Madeline wanted to protest, to say she wasn’t innocent at all, not in the least, but she bit back her words because, in all honesty, she was pretty innocent, no matter how much she did not want to be.

There was something in Caoimhe’s expression that gave Madeline pause, however. She narrowed her eyes, studying Caoimhe’s face and its look of discomfort. A question began to form in Madeline’s head, one she wasn’t sure she wanted to ask but also did not think she couldnot ask of this woman who clearly knew more about the world.

“Caoimhe…” Madeline chewed on the words she wanted to say, unsure of whether or not she would offend the other woman by asking at all. Caoimhe’s dark eyes looked fierce for a moment, as though she knew what was coming, but she allowed it to come anyway.

“It wasn’t Harland, if that is what you are going to ask,” she said, answering the question for Madeline before she could even form it. “But I’ve known men like him. All women like me know men like him.”
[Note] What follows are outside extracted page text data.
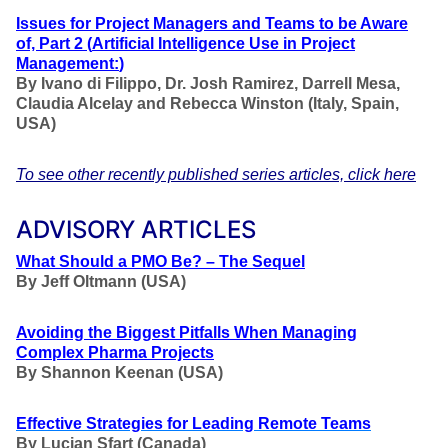
Issues for Project Managers and Teams to be Aware
of, Part 2
(
Artificial Intelligence Use in Project
Management
:
)
By Ivano di Filippo, Dr. Josh Ramirez, Darrell Mesa,
Claudia Alcelay and Rebecca Winston
(Italy, Spain,
USA)
To see other recently published series articles, click here
ADVISORY ARTICLES
What Should a PMO Be? – The Sequel
By Jeff Oltmann (USA)
Avoiding the Biggest Pitfalls When Managing
Complex Pharma Projects
By Shannon Keenan (USA)
Effective Strategies for Leading Remote Teams
By Lucian Sfart (Canada)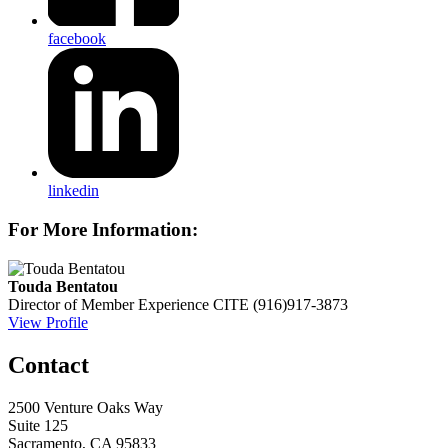
facebook
linkedin
For More Information:
Touda Bentatou
Director of Member Experience
CITE
(916)917-3873
View Profile
Contact
2500 Venture Oaks Way
Suite 125
Sacramento, CA 95833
“What’s a woman like you?” Madeline asked without thinking. Caoimhe looked very sad then.

“Not a grand woman, like you probably were going to end up being,” she replied. “One day I hope you’ll explain what happened to have brought you to a place like this.”

Madeline wanted to protest again, but Caoimhe had already turned on her heel and disappeared out of her bedroom. She sat on the bed, thinking about who she was and who she could be, desperately hoping that she would actually become the person she wanted to become and fearful that the person she once was would always be hanging over her head.
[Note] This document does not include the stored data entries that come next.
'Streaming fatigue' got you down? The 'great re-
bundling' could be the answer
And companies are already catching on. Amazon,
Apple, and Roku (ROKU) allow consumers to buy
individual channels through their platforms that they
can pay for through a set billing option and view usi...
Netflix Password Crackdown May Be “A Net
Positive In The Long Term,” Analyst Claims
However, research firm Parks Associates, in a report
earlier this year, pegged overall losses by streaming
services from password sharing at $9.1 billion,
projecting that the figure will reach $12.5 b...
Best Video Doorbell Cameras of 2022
It stayed on her mind as she crawled into bed. It was not nearly as comfortable as the feather-stuffed mattress she had grown up using, but it was hers, and for some reason that made her treasure it all the more.
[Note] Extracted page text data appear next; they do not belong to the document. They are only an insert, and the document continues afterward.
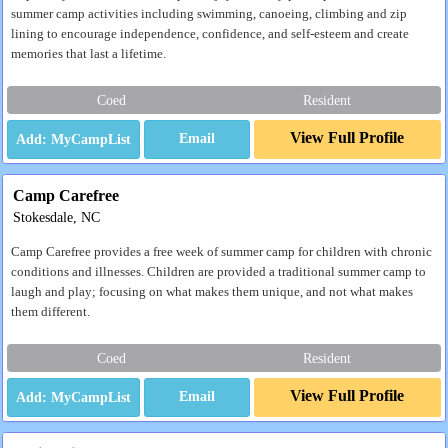
summer camp activities including swimming, canoeing, climbing and zip
lining to encourage independence, confidence, and self-esteem and create
memories that last a lifetime.
Coed
Resident
View Full Profile
Email
Camp Carefree
Stokesdale, NC
Camp Carefree provides a free week of summer camp for children with chronic
conditions and illnesses. Children are provided a traditional summer camp to
laugh and play; focusing on what makes them unique, and not what makes
them different.
Coed
Resident
View Full Profile
Email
All she had to do, she decided, was not think about that Harland…no matter how much she wanted to.





CHAPTER SEVEN




Harland was not at the tavern the next day, and Madeline decided that she most definitely did not care if he ever showed up at The Admiral’s Arms again. At least that is what she told herself, even as she quickly glanced up whenever someone walked in. The falling feeling in her stomach when she realized that it wasn’t him had absolutely nothing to do with the fact that she wanted to see him again—in fact, she barely remembered that his name was Harland. She most definitely did not remember that his hair was such a light blond that it almost looked white, and that his eyes were exactly two shades darker than the sea. She did not think about any of that. Definitely not about how he had been the tallest man she had ever met, and how it made her wonder how he acted as a sailor on a ship. Did it get too crowded below deck? She did not think about how he was the only sailor she had ever seen who wore glasses. She did not care about any of that. Perhaps he was somewhere far away from her now, and perhaps that momentary flirtation did not have anything to do with her.

Caoimhe wasn’t fooled one bit by this act, but Madeline did not care if she was fooled or not, mostly because she insisted that it wasn’t an act. She wasn’t staring dreamily at the docks in the hopes of catching a glimpse of him.